Alcohols, including methyl alcohol (methanol) and ethyl alcohol (ethanol), are protein denaturants and
are not used routinely for tissues because they cause too much brittleness and hardness. However,
they are very good for cytologic smears because they act quickly and give good nuclear detail. Spray
cans of alcohol fixatives are marketed to physicians doing PAP smears, but cheap hairsprays do just as
well.
Picrates include fixatives with picric acid. Foremost among these is Bouin's solution. It has an unknown
mechanism of action. It does almost as well as mercurials with nuclear detail but does not cause as
much hardness. Picric acid is an explosion hazard in dry form. As a solution, it stains everything it
touches yellow, including skin.
There are a number of factors that will affect the fixation process:
Buffering
Penetration
Volume
Temperature
Concentration
Time interval
Fixation is best carried out close to neutral pH, in the range of 6-8. Hypoxia of tissues lowers the pH, so
there must be buffering capacity in the fixative to prevent excessive acidity. Acidity favors formation of
formalin-heme pigment that appears as black, polarizable deposits in tissue. Common buffers include
phosphate, bicarbonate, cacodylate, and veronal.
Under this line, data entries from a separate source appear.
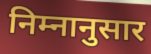
निम्नानुसारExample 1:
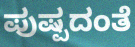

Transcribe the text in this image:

ಪುಷ್ಪದಂತೆ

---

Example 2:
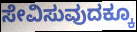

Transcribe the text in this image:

ಸೇವಿಸುವುದಕ್ಕೂ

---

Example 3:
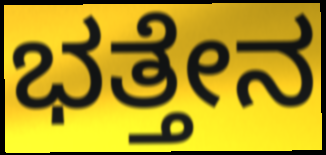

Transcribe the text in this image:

ಭತ್ತೇನ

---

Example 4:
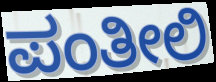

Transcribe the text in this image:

ಪಂತೀಲಿ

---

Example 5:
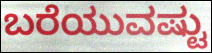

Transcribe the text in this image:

ಬರೆಯುವಷ್ಟು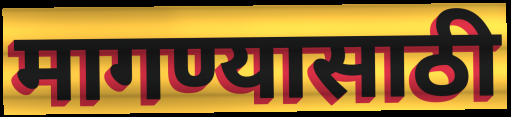
मागण्यासाठीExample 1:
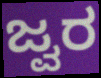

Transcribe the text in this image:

ಜ್ವರ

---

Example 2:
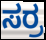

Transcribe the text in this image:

ಸರ್ರ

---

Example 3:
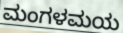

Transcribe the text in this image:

ಮಂಗಳಮಯ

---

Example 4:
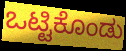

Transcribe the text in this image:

ಒಟ್ಟಿಕೊಂಡು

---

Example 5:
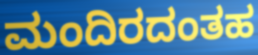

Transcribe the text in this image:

ಮಂದಿರದಂತಹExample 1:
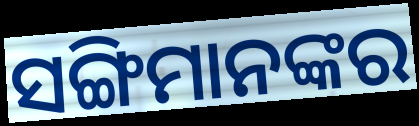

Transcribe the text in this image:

ସଙ୍ଗିମାନଙ୍କର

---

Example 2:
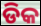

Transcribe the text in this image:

ଡିକ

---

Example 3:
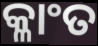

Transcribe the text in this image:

କ୍ଳାଂତ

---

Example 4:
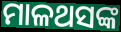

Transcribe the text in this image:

ମାଳଥସଙ୍କ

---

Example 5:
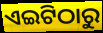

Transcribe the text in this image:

ଏଇଟିଠାରୁ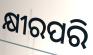
କ୍ଷୀରପରିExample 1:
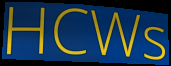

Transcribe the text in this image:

HCWs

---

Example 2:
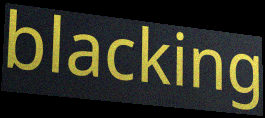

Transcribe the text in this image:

blacking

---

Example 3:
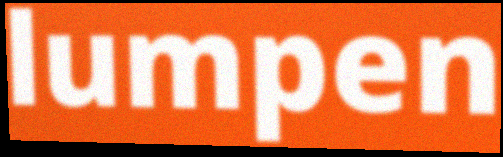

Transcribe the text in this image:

lumpen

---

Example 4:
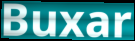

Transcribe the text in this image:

Buxar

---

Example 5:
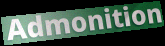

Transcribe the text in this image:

Admonition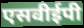
एसवीईपी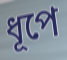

Commercial formalin is buffered with phosphate at a
pH of 7.
Penetration of tissues depends upon the diffusability of each individual fixative, which is a constant.
Formalin and alcohol penetrate the best, and glutaraldehyde the worst. Mercurials and others are
somewhere in between. One way to get around this problem is sectioning the tissues thinly (2 to 3 mm).
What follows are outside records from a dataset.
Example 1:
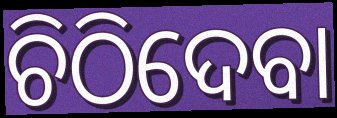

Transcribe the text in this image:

ଚିଠିଦେବା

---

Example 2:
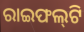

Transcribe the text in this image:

ରାଇଫଲ୍‌ଟି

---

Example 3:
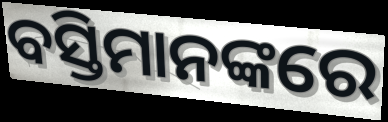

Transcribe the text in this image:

ବସ୍ତିମାନଙ୍କରେ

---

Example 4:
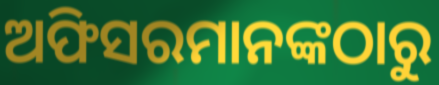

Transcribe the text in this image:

ଅଫିସରମାନଙ୍କଠାରୁ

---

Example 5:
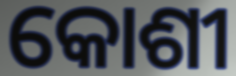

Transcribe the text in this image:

କୋଶୀ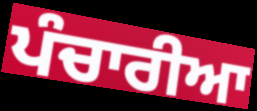
ਪੰਚਾਰੀਆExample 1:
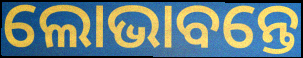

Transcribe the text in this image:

ଲୋଭାବନ୍ତେ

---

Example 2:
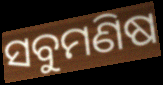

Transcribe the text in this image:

ସବୁମଣିଷ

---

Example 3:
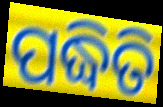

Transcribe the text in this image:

ପଦ୍ଧିତି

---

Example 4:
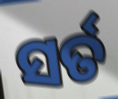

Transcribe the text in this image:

ସର୍ତ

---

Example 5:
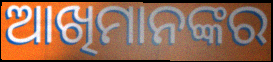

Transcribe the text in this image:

ଆଖିମାନଙ୍କରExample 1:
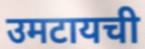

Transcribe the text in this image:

उमटायची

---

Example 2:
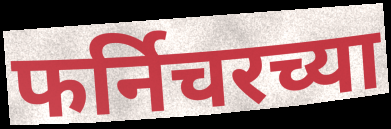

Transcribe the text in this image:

फर्निचरच्या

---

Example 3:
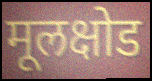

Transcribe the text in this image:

मूलक्षोड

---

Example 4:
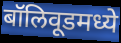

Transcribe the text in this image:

बॉलिवूडमध्ये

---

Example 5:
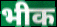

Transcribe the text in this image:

भीकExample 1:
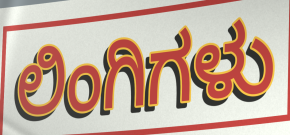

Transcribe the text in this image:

ಲಿಂಗಿಗಳು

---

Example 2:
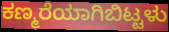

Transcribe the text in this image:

ಕಣ್ಮರೆಯಾಗಿಬಿಟ್ಟಳು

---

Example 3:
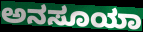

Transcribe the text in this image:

ಅನಸೂಯಾ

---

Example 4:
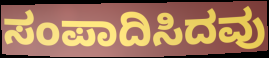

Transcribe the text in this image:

ಸಂಪಾದಿಸಿದವು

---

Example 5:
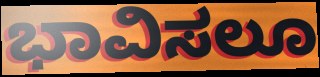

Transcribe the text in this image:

ಭಾವಿಸಲೂ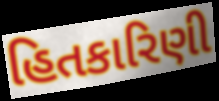
હિતકારિણીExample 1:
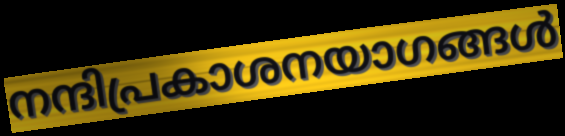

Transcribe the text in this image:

നന്ദിപ്രകാശനയാഗങ്ങൾ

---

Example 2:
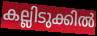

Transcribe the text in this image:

കല്ലിടുക്കിൽ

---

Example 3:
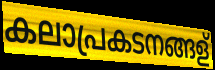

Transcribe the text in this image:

കലാപ്രകടനങ്ങള്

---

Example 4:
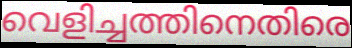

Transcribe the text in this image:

വെളിച്ചത്തിനെതിരെ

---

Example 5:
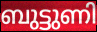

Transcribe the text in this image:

ബുട്ടുണി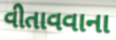
વીતાવવાના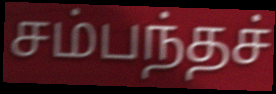
சம்பந்தச்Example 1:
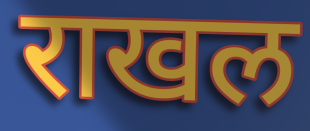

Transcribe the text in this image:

राखल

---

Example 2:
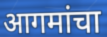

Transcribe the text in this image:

आगमांचा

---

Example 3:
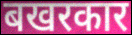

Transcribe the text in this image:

बखरकार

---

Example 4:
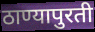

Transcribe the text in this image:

ठाण्यापुरती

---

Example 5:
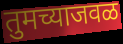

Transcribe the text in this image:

तुमच्याजवळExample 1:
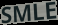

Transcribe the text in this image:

SMLE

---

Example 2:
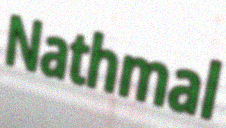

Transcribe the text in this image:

Nathmal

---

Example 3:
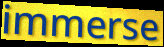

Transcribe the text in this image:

immerse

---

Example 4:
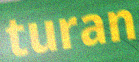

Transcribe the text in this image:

turan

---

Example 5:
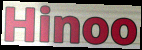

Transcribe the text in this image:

Hinoo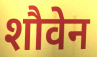
शौवेन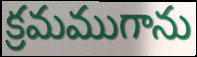
క్రమముగానుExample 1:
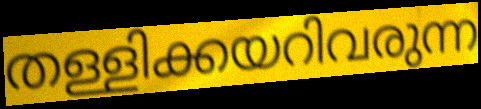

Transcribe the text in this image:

തള്ളിക്കയറിവരുന്ന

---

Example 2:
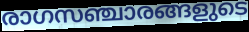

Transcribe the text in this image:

രാഗസഞ്ചാരങ്ങളുടെ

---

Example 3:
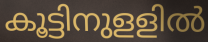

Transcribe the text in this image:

കൂട്ടിനുളളിൽ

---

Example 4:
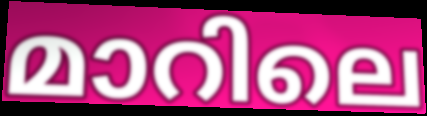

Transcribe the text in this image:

മാറിലെ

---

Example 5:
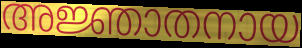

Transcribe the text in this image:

അജ്ഞാതനായ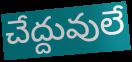
చేద్దువులేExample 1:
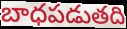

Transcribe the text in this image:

బాధపడుతది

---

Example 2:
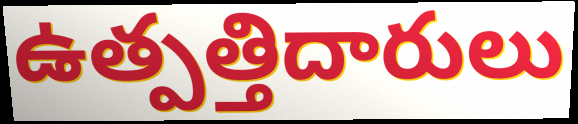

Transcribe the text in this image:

ఉత్పత్తిదారులు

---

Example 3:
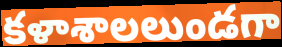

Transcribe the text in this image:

కళాశాలలుండగా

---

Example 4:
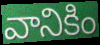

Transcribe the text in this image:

వానికిం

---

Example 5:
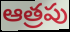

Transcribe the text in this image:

ఆత్రపు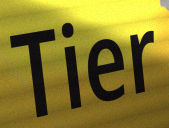
Tier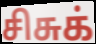
சிசுக்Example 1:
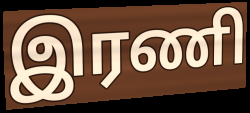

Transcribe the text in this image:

இரணி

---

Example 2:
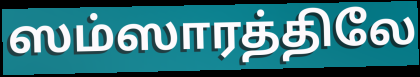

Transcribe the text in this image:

ஸம்ஸாரத்திலே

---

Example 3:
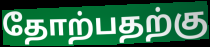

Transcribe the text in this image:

தோற்பதற்கு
Penetration into a thin section will occur more rapidly than for a thick section.
The volume of fixative is important. There should be a 10:1 ratio of fixative to tissue. Obviously, we
often get away with less than this, but may not get ideal fixation. One way to partially solve the problem
is to change the fixative at intervals to avoid exhaustion of the fixative. Agitation of the specimen in the
fixative will also enhance fixation.
Increasing the temperature, as with all chemical reactions, will increase the speed of fixation, as long as
you don't cook the tissue. Hot formalin will fix tissues faster, and this is often the first step on an
automated tissue processor.
Concentration of fixative should be adjusted down to the lowest level possible, because you will expend
less money for the fixative. Formalin is best at 10%; glutaraldehyde is generally made up at 0.25% to
4%. Too high a concentration may adversely affect the tissues and produce artefact similar to
excessive heat.
Also very important is time interval from of removal of tissues to fixation. The faster you can get the
tissue and fix it, the better. Artefact will be introduced by drying, so if tissue is left out, please keep it
moist with saline. The longer you wait, the more cellular organelles will be lost and the more nuclear
shrinkage and artefactual clumping will occur.